Credit Myths #2 - Paying off Collection and Charge-offs will improve your credit score
While it is your responsibility to pay off your past due debts this will almost never improve your credit score and in many cases can hurt your credit score. I thought it especially important to include this information in this book because this misunderstood piece of the overarching credit puzzle causes some of the greatest damage to our client’s credit. Like most of our clients you are probably under the impression that paying off derogatory debt will help your credit score. You may be operating under the assumption that you are doing something good by paying this off and therefore should be rewarded with a better credit score. This entire assumption is false.
To better understand this lets take the example of a debt that has gone so far past due that it has now been sent to a collection agency. First, it’s important to understand that your credit was damaged by this collection because of the fact that it became a collection in the first place. In other words you didn’t pay this for this debt as agreed and therefore your credit score is lowered in an effort to warn other creditors that you pose a higher risk to them. Going back and paying this debt later doesn’t erase the fact that you didn’t pay it as agreed in the first place. It also doesn’t make you somehow a better risk to lend to, for future creditors. In fact, statistically speaking, if you have defaulted in the past it’s likely you will default on something in the future. Therefore your credit score needs to stay low in order to warn future creditors of your previous defaults.
Ok so now we know why paying off a derogatory debt such as a collection or charge-off won’t improve your credit. But how the heck can it hurt your credit? Well this is a bit of a tricky issue but the basic explanation is as follows.

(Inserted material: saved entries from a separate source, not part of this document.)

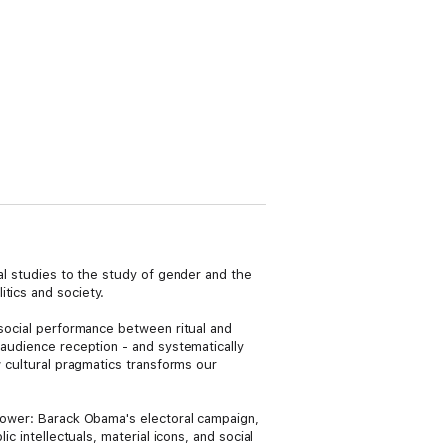
ral studies to the study of gender and the
tics and society.
 social performance between ritual and
 audience reception - and systematically
w cultural pragmatics transforms our
 power: Barack Obama's electoral campaign,
c intellectuals, material icons, and social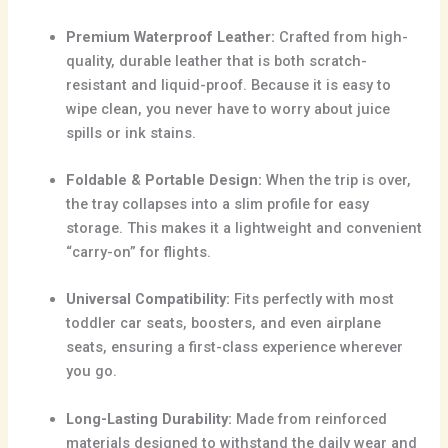
Premium Waterproof Leather:
Crafted from high-
quality,
durable leather that is both scratch-
resistant and liquid-proof.
Because it is easy to
wipe clean,
you never have to worry about juice
spills or ink stains.
Foldable & Portable Design:
When the trip is over,
the tray collapses into a slim profile for easy
storage.
This makes it a lightweight and convenient
“carry-on” for flights.
Universal Compatibility:
Fits perfectly with most
toddler car seats,
boosters,
and even airplane
seats,
ensuring a first-class experience wherever
you go.
Long-Lasting Durability:
Made from reinforced
materials designed to withstand the daily wear and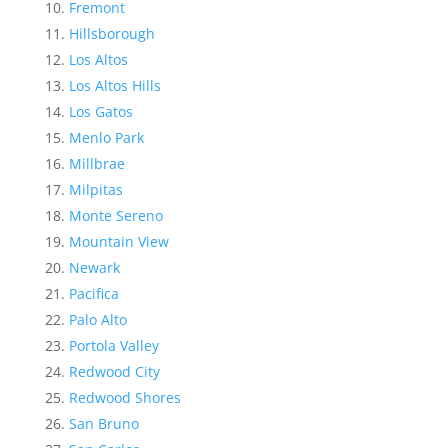
Fremont
Hillsborough
Los Altos
Los Altos Hills
Los Gatos
Menlo Park
Millbrae
Milpitas
Monte Sereno
Mountain View
Newark
Pacifica
Palo Alto
Portola Valley
Redwood City
Redwood Shores
San Bruno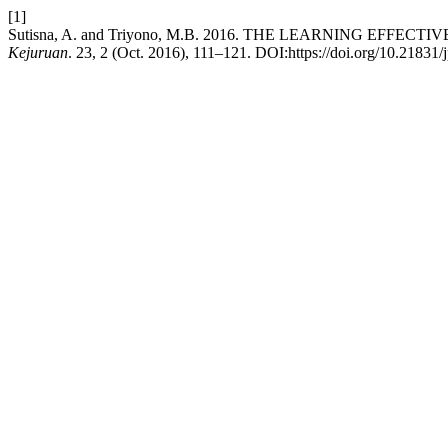
[1]
Sutisna, A. and Triyono, M.B. 2016. THE LEARNING E
Kejuruan
. 23, 2 (Oct. 2016), 111–121. DOI:https://doi.org/10.21831/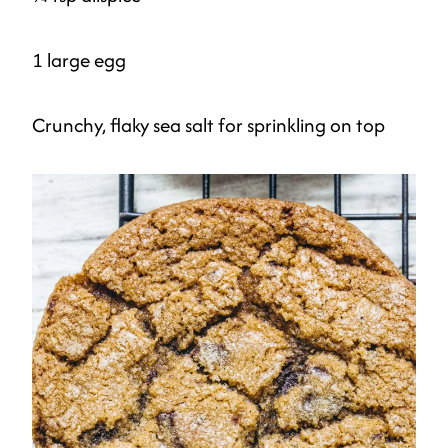
1 large egg
Crunchy, flaky sea salt for sprinkling on top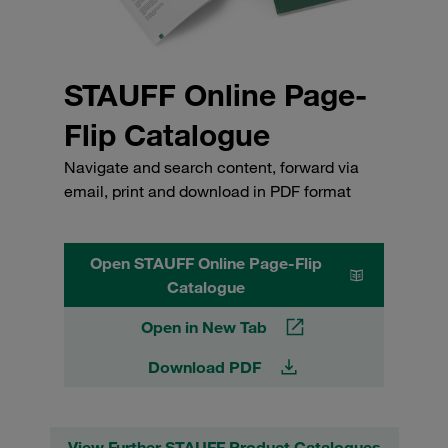
STAUFF Online Page-
Flip Catalogue
Navigate and search content, forward via
email, print and download in PDF format
Open STAUFF Online Page-Flip
Catalogue
Open in New Tab
Download PDF
View Further STAUFF Product Catalogues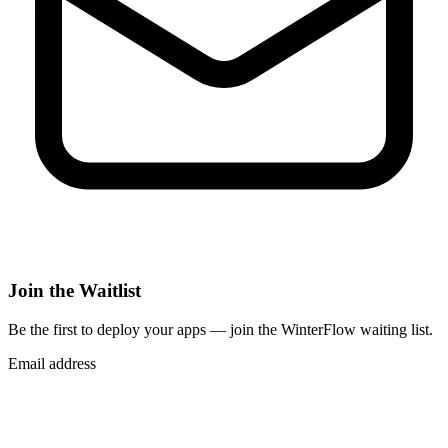
Join the Waitlist
Be the first to deploy
your apps
— join the WinterFlow waiting list.
Email address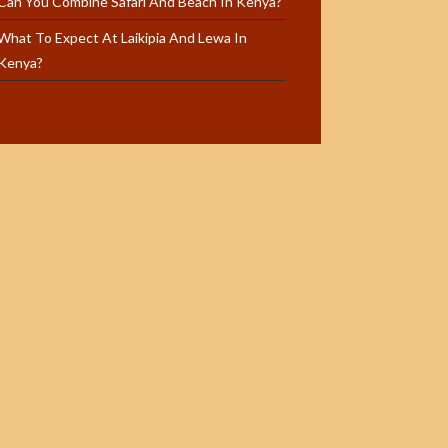
Can You Combine Safari And Beach In Kenya?
What To Expect At Laikipia And Lewa In
Kenya?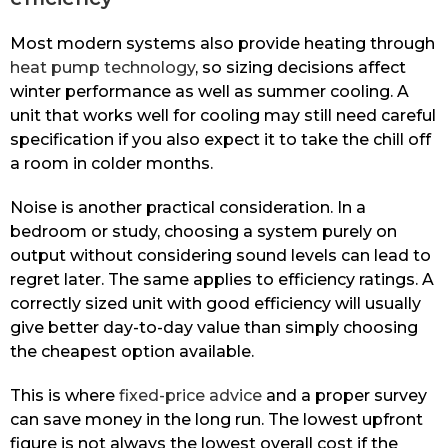
Most modern systems also provide heating through
heat pump technology
, so sizing decisions affect
winter performance as well as summer cooling. A
unit that works well for cooling may still need careful
specification if you also expect it to take the chill off
a room in colder months.
Noise is another practical consideration. In a
bedroom or study, choosing a system purely on
output without considering sound levels can lead to
regret later. The same applies to efficiency ratings. A
correctly sized unit with good efficiency will usually
give better day-to-day value than simply choosing
the cheapest option available.
This is where
fixed-price advice
and a proper survey
can save money in the long run. The lowest upfront
figure is not always the lowest overall cost if the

Most derogatory debts will eventually turn into a collection/Charge-off. These debts are required to fall off your credit after 7 years from the date that the debt “defaulted”. The creditor has up to 180 days to report this debt from the last date of default and therefore you can expect to see this on your credit for up to 7 years and 180 days. This timeframe also regulates how much damage is done to your credit report over time. You see as the “timer” ticks down the days the damage to your credit score is decreased over time. Legally speaking this should not happen but we see this happen more often than not when the debt is paid. Essentially it’s a reporting error by the creditor. You pay off the debt and when they report it as paid they also reset the timer and damage your score. This is probably the most rampant and consistent reporting error we see on a day to day basis.